The goal of the research project is to build a citation network from any collection of PDFs. The project data mines a large collection of sources from the disciplines of ancient Near Eastern Studies, Classics, Archaeology, and Middle Eastern Languages. The results of the project make this collection more internationally accessible for research by scholars in these fields by creating novel tools for computational textual analysis.
About the Researcher
Dr. Adam Anderson received his PhD from Harvard in the ancient languages and civilisations of the ancient Near East. His research focused on the biggest textual datasets from the Bronze Age, in order to build empirical models which inform us of the complex systems (socio-political-economical) and civilisations that rose to greatness over the centuries only to collapse into oblivion.
Bringing an intensive background in historical and computational linguistics, Dr. Anderson has been a postdoc at UC Berkeley since the summer of 2016. He was originally hired to develop the Digital Humanities (DH) program, which combines data science with the many humanities departments and language programs on campus. Since his time here, he has helped build the DH summer minor and certificate programs, the DH Fair, and coordinated the DH Working Group primarily for graduates, faculty and staff, and BUDHA, an undergraduate student organization for DH. He also currently manages the Computational Social Sciences Training Program at BIDS, which combines social sciences and data science for advanced graduate students. He works to constantly find new ways to combine the quantitative tools and methods of data science with the more qualitative disciplines on campus.
What motivated you to initiate/propose this project?
I proposed the AWCA project in order to build an empirical model of the research landscape from a collection of books and articles in the field of Near Eastern Studies. Like many fields in academia, there are inherent divisions which make it difficult to integrate the research from, say archaeologists, with the philological work of Assyriologists. In the end, scholars from two different departments may in fact be studying the very same geographical region, but because of departmental divides, they might not learn of each other’s work or see the big picture. In order to bridge these gaps, one must incorporate a tremendous amount of primary and secondary sources into their research, especially when studying the ancient world. The idea behind AWCA is to build a workflow which will generate this research landscape, and allow us to analyze and visualize the many relations between a diverse body of research for a given field (e.g. books, journals, white papers, preprints, etc.). As it turned out, the models we built are language agnostic, and can be applied to any corpus of texts. Because of this, I have been able to test these tools and methods in the courses I’ve taught in Data Science (Data 88) and Digital Humanities (DigHum 100).

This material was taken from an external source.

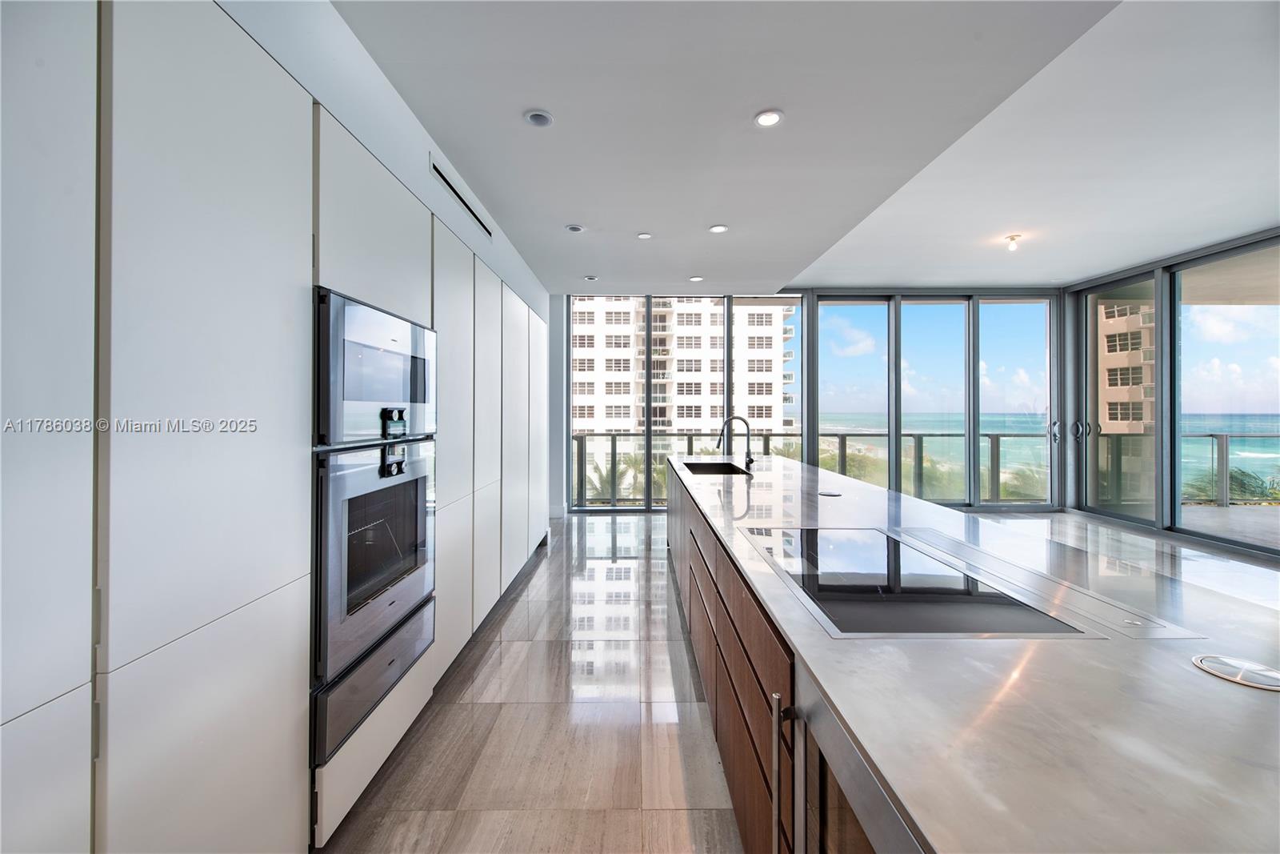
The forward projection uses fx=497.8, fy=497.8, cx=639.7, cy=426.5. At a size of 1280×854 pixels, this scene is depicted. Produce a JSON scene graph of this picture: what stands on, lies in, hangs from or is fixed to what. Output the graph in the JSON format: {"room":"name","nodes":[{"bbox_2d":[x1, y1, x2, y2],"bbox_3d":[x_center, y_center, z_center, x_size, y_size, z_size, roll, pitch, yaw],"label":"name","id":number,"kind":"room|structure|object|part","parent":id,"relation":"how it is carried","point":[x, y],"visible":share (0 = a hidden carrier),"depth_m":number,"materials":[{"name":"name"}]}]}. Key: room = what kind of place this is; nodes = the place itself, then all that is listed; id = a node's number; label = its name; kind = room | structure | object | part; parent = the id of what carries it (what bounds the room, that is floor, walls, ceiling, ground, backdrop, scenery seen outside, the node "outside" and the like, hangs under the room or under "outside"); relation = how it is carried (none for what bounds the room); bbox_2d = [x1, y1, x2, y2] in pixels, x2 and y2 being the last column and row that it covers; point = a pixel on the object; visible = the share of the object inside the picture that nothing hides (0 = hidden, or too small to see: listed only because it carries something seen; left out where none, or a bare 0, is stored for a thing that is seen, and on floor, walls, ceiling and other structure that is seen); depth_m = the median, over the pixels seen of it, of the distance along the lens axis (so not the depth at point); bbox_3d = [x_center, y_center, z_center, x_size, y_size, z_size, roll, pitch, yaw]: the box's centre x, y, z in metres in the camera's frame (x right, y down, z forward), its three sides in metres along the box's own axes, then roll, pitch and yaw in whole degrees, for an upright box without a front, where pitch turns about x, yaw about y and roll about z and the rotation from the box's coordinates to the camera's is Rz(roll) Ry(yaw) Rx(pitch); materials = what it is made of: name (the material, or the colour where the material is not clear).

Since you have been a multi-semester Discovery partner, could you describe your project in phases and what each semester has been building up to?
- Phase one: Defining the Workflow & Discovery
- Phase two: Building Python Notebooks
- Phase three: Testing & Fine-tuning
- Phase four: Documenting in JupyterBook & Website
- Phase five: Next Steps, Iteration and Expansion
Could you elaborate on certain aspects of this project that you find to be the most challenging?
The data we’re working with is multilingual, which means that there are not so many python tools that work out of the box. As we apply the tools and methods we’ve built for English text, we have to create the right conditions for these additional languages so that our models can parse these data correctly.
The project is currently between stages three and four, which means we have the majority of the coding complete. Because these methods are very complex, we have found it advantageous to incorporate these individual notebooks into a single JupyterBook. By making this move to the JupyterBook, we hope that the project will be more easily applicable to other textual datasets and accessible for teaching these tools and methods in future courses in Data Science and Digital Humanities.
How has your experience been with Discovery and your student researchers so far (through all the semesters you have been a discovery partner)?
In a word, excellent. The Discovery program is a tremendous opportunity for multi-level involvement, from students to faculty. This has also enabled multi-university collaboration with colleagues interested in participating on these exciting projects. I personally enjoy the less formal, more hands-on aspect of the meetings, which allow us to learn a lot from each other over the course of each semester. I’m a firm believer that there’s nothing you can’t accomplish with a dedicated team of researchers. In addition to advancing my own research in NLP. The Discovery program has been ideal for building new tools and resources for the curriculum I’m developing at Berkeley.
What are you looking forward to the most this semester?
I’m excited to aggregate all of our previous work and building workflows in Jupyter Notebooks. This would create a modular environment for future work and make it easy to hand it off - this work would even complement the curriculum I teach and make it easier for students in little to no experience in NLP and Python to follow along.
Citation analysis is a multilingual problem and the biggest bottleneck in NLP right now is that our current tools work best on English. Some languages are not even encoded yet which makes it extremely difficult to accomplish NLP tasks. I’m very excited to build a universal and wide-reaching tool that could be used by anyone, anywhere.